**ARTICLE:**
Why is the median-of-medians algorithm described a

2019-04-03 23:54发布

问题:

Wikipedia lists the median-of-medians algorithm as requiring O(1) auxiliary space.

However, in the middle of the algorithm, we make a recursive call on a subarray of size n/5 to find the median of medians. When this recursive call returns, we use the returned median of medians as a pivot to partition the array.

Doesn't this algorithm push O(lg n) activation records onto the run-time stack as a part of the recursion? From what I can see, these recursive calls to find successive medians of medians cannot be tail-call optimized because we do extra work after the recursive calls return. Therefore, it seems like this algorithm requires O(lg n) auxiliary space (just like Quicksort, which Wikipedia lists as requiring O(lg n) auxiliary space due the space used by the run-time stack).

Am I missing something, or is the Wikipedia article wrong?

(Note: The recursive call I'm referring to is return select(list, left, left + ceil((right - left) / 5) - 1, left + (right - left)/10) on the Wikipedia page.)

回答1:

While I can't rule out that O(1) is possible, that Wikipedia information appears to be a mistake.

  • The implementation shown there takes O(log n) and not just O(1).
  • It's absolutely not obvious how to implement it with O(1) and there's no explanation/reference for it.

**DIRECTIVE 1:** Do these statements agree with the thread about the median-of-medians algorithm above? For each, answer yes or no and quote the words of the thread that decide it. (a) The recursive call that finds the median of medians runs on a subarray of size n/5. (b) The asker thinks the recursive calls can be tail-call optimized. (c) The reply rules out that O(1) auxiliary space is possible.
**DIRECTIVE 2:** Can you sum up the thread about the median-of-medians algorithm in two sentences?
**DIRECTIVE 3:** Can you rewrite the paragraph of the thread about the median-of-medians algorithm that begins "Doesn't this algorithm push" as a short bulleted list that keeps its main facts?

**GIVEN RECORDS:**

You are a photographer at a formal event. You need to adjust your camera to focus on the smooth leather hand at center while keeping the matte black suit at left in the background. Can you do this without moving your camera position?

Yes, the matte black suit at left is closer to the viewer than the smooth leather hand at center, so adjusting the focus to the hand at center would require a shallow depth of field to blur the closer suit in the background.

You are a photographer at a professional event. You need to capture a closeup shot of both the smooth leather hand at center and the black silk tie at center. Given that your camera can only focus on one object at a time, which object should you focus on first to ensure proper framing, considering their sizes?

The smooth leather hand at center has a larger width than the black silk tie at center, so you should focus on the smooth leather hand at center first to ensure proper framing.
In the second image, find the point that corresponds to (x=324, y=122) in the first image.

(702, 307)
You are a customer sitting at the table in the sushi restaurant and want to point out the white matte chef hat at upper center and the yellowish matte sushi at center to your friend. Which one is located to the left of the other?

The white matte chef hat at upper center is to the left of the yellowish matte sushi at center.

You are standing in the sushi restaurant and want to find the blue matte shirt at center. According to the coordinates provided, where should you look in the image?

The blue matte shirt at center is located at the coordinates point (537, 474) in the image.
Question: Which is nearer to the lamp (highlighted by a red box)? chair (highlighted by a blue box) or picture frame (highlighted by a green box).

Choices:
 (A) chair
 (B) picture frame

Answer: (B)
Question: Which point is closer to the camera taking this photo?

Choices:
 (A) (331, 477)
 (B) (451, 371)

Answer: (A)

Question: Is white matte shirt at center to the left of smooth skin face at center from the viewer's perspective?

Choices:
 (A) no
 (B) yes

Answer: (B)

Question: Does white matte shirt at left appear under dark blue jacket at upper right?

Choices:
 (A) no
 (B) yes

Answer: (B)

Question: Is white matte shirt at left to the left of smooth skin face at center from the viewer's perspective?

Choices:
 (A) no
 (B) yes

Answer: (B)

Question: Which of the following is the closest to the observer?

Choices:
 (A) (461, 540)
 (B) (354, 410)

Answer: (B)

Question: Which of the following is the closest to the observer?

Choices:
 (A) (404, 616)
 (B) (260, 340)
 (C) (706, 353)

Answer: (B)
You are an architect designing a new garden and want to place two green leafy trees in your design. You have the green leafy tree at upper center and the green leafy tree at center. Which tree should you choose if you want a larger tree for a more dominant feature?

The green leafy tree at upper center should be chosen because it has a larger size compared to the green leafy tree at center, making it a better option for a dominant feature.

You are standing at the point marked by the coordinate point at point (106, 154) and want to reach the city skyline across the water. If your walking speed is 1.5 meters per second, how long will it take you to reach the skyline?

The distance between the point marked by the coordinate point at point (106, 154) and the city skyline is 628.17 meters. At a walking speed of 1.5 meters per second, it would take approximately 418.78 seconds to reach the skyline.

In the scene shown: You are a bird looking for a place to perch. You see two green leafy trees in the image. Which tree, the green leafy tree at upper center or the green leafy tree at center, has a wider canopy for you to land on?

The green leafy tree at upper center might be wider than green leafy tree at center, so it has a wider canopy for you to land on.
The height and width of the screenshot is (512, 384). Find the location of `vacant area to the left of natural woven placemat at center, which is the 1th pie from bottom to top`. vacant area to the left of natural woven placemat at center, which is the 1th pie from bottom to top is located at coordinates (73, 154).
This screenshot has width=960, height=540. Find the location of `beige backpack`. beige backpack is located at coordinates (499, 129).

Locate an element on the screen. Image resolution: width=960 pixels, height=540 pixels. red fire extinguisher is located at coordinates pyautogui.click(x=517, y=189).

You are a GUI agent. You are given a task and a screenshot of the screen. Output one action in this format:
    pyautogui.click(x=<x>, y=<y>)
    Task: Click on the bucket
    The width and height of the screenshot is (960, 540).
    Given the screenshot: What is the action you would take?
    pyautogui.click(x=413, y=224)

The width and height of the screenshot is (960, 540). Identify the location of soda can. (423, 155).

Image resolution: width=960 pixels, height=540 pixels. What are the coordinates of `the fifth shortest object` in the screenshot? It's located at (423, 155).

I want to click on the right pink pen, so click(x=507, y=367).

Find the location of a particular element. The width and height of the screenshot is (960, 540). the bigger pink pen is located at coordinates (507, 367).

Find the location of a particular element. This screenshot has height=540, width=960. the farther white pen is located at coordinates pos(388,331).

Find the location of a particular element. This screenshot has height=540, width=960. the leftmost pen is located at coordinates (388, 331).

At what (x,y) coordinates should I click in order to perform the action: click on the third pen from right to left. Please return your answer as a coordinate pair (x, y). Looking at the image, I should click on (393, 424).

**OUTPUT 1:**
(a) Yes: "we make a recursive call on a subarray of size n/5 to find the median of medians"
(b) No: "these recursive calls to find successive medians of medians cannot be tail-call optimized because we do extra work after the recursive calls return"
(c) No: "While I can't rule out that O(1) is possible"

**OUTPUT 2:** The asker questions Wikipedia's claim that the median-of-medians algorithm needs O(1) auxiliary space. The asker argues that its recursive calls, which cannot be tail-call optimized, push O(lg n) activation records onto the stack, and the reply agrees that the Wikipedia information appears to be a mistake, since the implementation shown takes O(log n) and no explanation or reference is given for O(1).

**OUTPUT 3:**
- The recursion seems to push O(lg n) activation records onto the run-time stack.
- The recursive calls that find successive medians of medians cannot be tail-call optimized, because extra work is done after they return.
- So the algorithm appears to need O(lg n) auxiliary space.
- This matches Quicksort, which Wikipedia lists as needing O(lg n) auxiliary space because of the run-time stack.